Localized proton enrichment by Fe-MoS2NF boosts Fenton-like reactions for efficient organic contaminant removal under neutral conditions

Abstract

Homogeneous Fenton-like systems are usually used for treating refractory organic wastewater, while their practical application still encounters narrow pH adaptability. In this context, large amounts of acid reagents are indispensable to ensure the high catalysis efficiency, which makes the whole arduous and expensive. Herein, we proposed a promising strategy of “localized proton enrichment” (LPE) for broadening the pH adaptability of heterogeneous catalysts. By utilizing S sites of metal sulfide as the “proton shuttle”, H⁺ can be enriched from bulk solution to the local catalytic Fe center, which is expected to overcome the pH limitation of conventional Fenton-like reactions.
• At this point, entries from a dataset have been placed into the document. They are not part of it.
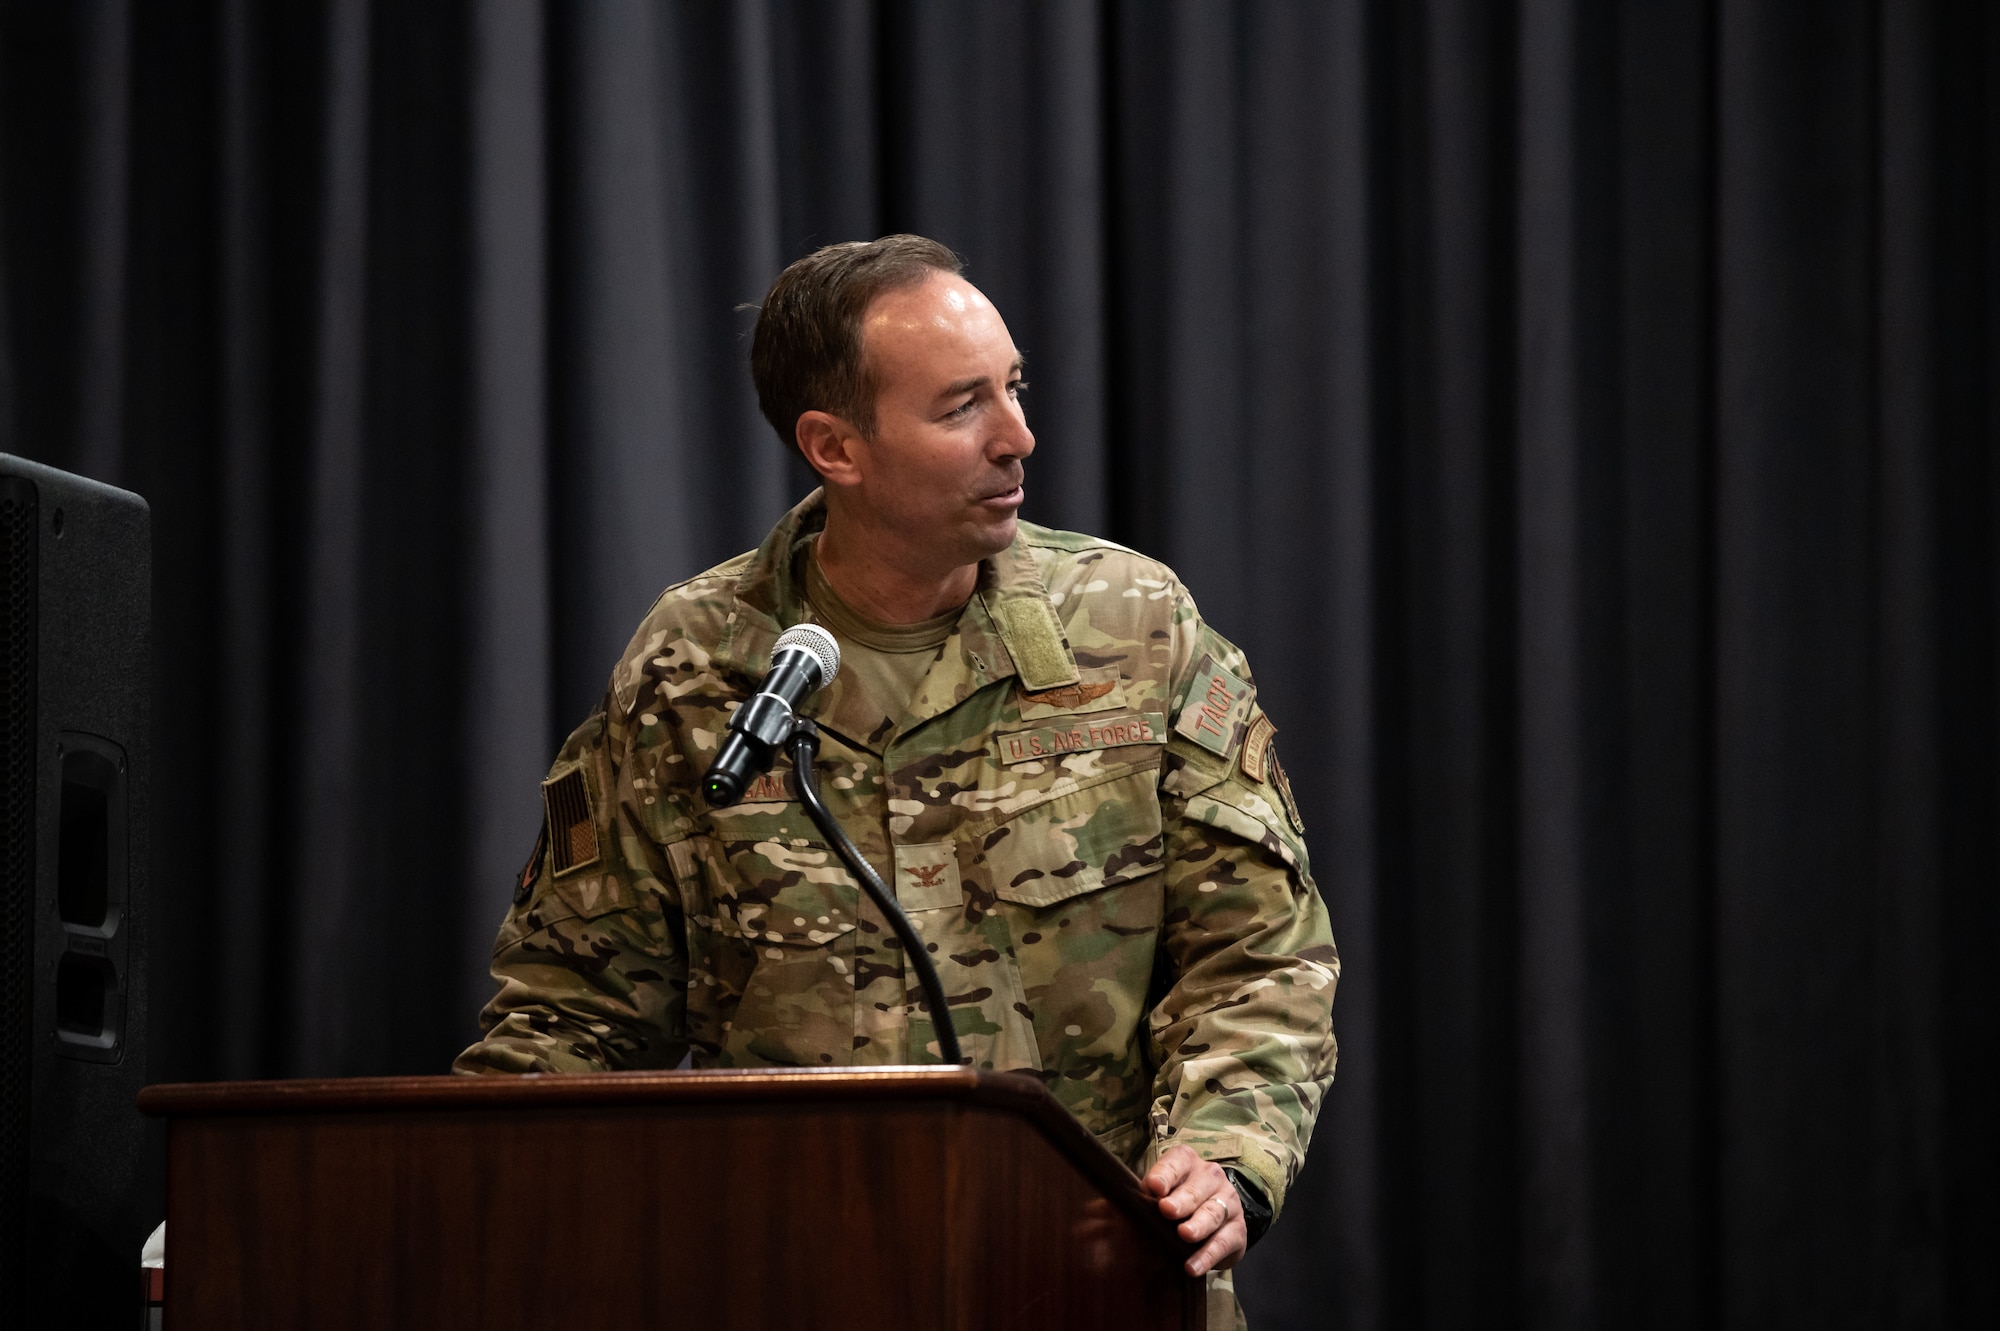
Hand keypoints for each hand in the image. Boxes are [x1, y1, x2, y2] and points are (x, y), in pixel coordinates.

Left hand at [1141, 1145, 1246, 1276]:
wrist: (1216, 1223)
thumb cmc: (1178, 1203)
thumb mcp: (1160, 1195)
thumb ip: (1142, 1199)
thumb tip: (1113, 1211)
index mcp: (1187, 1163)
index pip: (1176, 1163)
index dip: (1165, 1174)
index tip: (1154, 1187)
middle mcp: (1211, 1177)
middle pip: (1196, 1188)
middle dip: (1182, 1199)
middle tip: (1167, 1210)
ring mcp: (1229, 1202)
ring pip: (1213, 1212)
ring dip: (1198, 1224)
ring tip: (1184, 1234)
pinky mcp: (1238, 1230)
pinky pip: (1223, 1242)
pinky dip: (1208, 1255)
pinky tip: (1193, 1266)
As a result, the as-constructed catalyst (Fe-MoS₂NF) demonstrated excellent degradation performance within a wide pH range of 3.0–9.0. Compared with the conventional Fenton process catalyzed by Fe²⁺, Fe-MoS₂NF exhibited more than 8.0-fold increment in pollutant removal performance under neutral condition. Based on this, the reaction promotion mechanisms of LPE effect were systematically explored. Furthermore, a scale-up catalytic system was established by immobilizing the powdery Fe-MoS₂NF on a robust sponge skeleton, which indicates its significant potential in industrial application. Our work provides a universal and effective approach for overcoming the challenges encountered in the traditional Fenton process under neutral conditions.